─── Extract to read

Make an insulated molecular wire with self-click polymerization. Insulated molecular wires (IMWs) are promising materials for building next-generation unimolecular electronic devices. The click reaction is a powerful synthetic tool that is used by polymer chemists to prepare dendritic, hyperbranched, and linear polymers. Few attempts, however, have been made to use the click reaction to synthesize π-conjugated polymers. J. Terao, S. Seki, and co-workers at Kyoto University and Osaka University demonstrate the utility of click polymerization for synthesizing IMWs.
The researchers attached a π-conjugated guest molecule to a permethylated α-cyclodextrin (PMCD) host. The lipophilic rotaxane monomer (1) forms a guest–host self-inclusion complex (2) in a hydrophilic solvent. Click polymerization between the azido and alkynyl groups in 2 leads to a rigid IMW with high molecular weight (Mw = 100 kDa) and clad by PMCD rings (3). The IMW is highly soluble in common organic solvents and has high photoluminescence efficiency. (Chem. Commun. 2012, 48, 1577–1579; Ben Zhong Tang)
Detect DNA with a personal glucose meter. Detecting DNA typically requires sophisticated lab equipment and procedures that are too expensive and cumbersome to use in the field. Y. Xiang and Y. Lu at the University of Illinois at Urbana–Champaign used readily available, inexpensive personal glucose meters (PGMs) to develop a portable system for quantitatively detecting DNA, including hepatitis B virus DNA. In earlier work, the authors used PGMs linked to DNA sensors to quantify a variety of targets, including organic molecules, proteins, and metal ions (Xiang, Y.; Lu, Y. Nat. Chem. 2011, 3, 697–703).
PGMs are used to monitor blood glucose; thus the authors’ challenge was to transform the DNA strands in the samples into glucose. They had to establish a link between the target DNA, which was present at picomolar to nanomolar levels in the samples, and the millimolar levels of glucose needed for the signal readout of the PGM (0.6–33 mM).
The polymerase chain reaction method amplifies DNA strands to achieve sensitive detection, however, it is vulnerable to contaminants such as DNA polymerase inhibitors and reagents that lower polymerase specificity. To amplify the signal without amplifying the DNA strands, the authors introduced DNA–invertase conjugates that amplify the DNA signal based on enzymatic turnovers. The conjugates were immobilized and used to catalyze the hydrolysis of PGM-inert sucrose to PGM-detectable glucose.
The authors’ preparation steps make it possible to apply their method to complicated biological samples, such as body fluids. By taking DNA detection from large, expensive laboratory procedures to inexpensive, portable PGMs, they have opened up vast possibilities for analysis in the field, small laboratories, and even homes. (Anal. Chem. 2012, 84, 1975–1980; Beth Ashby Mitchell)
Synthesize artemisinin in a continuous-flow apparatus. Malaria is a global public health problem that causes one million deaths per year. Artemisinin, a natural product extracted from the sweet wormwood plant (Artemisia annua), is a sesquiterpene endoperoxide with antimalarial properties. Its total synthesis, however, is laborious and economically prohibitive.

──────
─── Information shown

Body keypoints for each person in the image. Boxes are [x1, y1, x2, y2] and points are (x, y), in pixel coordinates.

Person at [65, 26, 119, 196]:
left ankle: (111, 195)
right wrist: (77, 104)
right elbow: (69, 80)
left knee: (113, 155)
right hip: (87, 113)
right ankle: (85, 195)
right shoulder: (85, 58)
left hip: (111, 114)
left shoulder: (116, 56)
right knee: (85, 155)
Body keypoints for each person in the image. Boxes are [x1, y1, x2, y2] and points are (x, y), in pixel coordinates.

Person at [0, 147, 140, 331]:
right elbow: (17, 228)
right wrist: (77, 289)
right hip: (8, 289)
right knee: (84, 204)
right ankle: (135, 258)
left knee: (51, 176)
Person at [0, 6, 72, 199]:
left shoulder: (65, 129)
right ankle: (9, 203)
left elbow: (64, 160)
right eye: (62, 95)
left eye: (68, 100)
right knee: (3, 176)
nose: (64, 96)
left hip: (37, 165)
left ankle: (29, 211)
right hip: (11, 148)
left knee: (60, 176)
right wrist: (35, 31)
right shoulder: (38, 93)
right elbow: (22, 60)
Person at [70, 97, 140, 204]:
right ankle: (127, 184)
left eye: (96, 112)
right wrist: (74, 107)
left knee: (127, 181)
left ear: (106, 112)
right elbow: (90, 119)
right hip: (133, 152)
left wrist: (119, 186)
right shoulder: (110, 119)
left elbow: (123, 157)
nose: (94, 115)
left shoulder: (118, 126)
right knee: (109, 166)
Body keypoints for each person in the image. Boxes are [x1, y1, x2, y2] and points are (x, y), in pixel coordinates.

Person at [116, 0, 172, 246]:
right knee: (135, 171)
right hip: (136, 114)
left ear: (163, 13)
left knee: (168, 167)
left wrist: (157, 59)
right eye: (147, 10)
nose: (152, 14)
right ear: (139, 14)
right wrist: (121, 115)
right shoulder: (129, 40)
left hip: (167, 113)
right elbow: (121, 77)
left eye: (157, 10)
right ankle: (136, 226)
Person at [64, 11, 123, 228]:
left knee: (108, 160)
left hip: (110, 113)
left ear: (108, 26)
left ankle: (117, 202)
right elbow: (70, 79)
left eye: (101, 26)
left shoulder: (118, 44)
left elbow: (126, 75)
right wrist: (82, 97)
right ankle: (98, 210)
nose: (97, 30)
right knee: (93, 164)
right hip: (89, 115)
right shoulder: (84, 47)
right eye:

──────

The task:
Can you resume the chemistry research roundup right after its final sentence, carrying on its summary of artemisinin synthesis?

Response:
One of the drawbacks to artemisinin’s total synthesis is a photochemical reaction step that involves singlet oxygen. It cannot be scaled up because of the instability of singlet oxygen in large vessels. F. LÉvesque and P. H. Seeberger* at the Max Planck Institute for Colloids and Interfaces (Potsdam, Germany) and the Free university of Berlin developed a semisynthesis of artemisinin using a flow-chemistry technique.
The authors’ starting material is artemisinic acid (1), a simpler compound that can be extracted or produced by a microbiological route. The first step is the reduction of 1 to produce dihydroartemisinic acid (2).[The reduction method is not mentioned in the article or supporting information.—Ed.] The key second step is a singlet-oxygen ene reaction of 2 under continuous flow conditions. To accomplish this, a reactor tube is wrapped helically around a lamp and surrounded by a cooled immersion well. When 2, CH2Cl2, tetraphenylporphyrin (TPP) photosensitizer, and oxygen are fed into the reactor, it continuously generates singlet oxygen, which reacts in situ to produce hydroperoxide 3.
The final steps are the acid-mediated cleavage of the O–O bond (Hock cleavage) and subsequent ring opening to make compound 4; oxidation by triplet oxygen to obtain hydroperoxide 5, and condensation–cyclization to produce artemisinin (6) in 39% overall yield after chromatographic purification. These three steps are performed consecutively in a continuous-flow reactor without isolating intermediates 4 and 5.
With a 20-mL photochemical reactor tube, 200 g of artemisinin can be synthesized per day. In principle, 1500 of these reactors could meet the global demand for artemisinin. Optimization of the procedure may lead to greater efficiencies. (Angew. Chem., Int. Ed. 2012, 51, 1706–1709; JosÉ C. Barros)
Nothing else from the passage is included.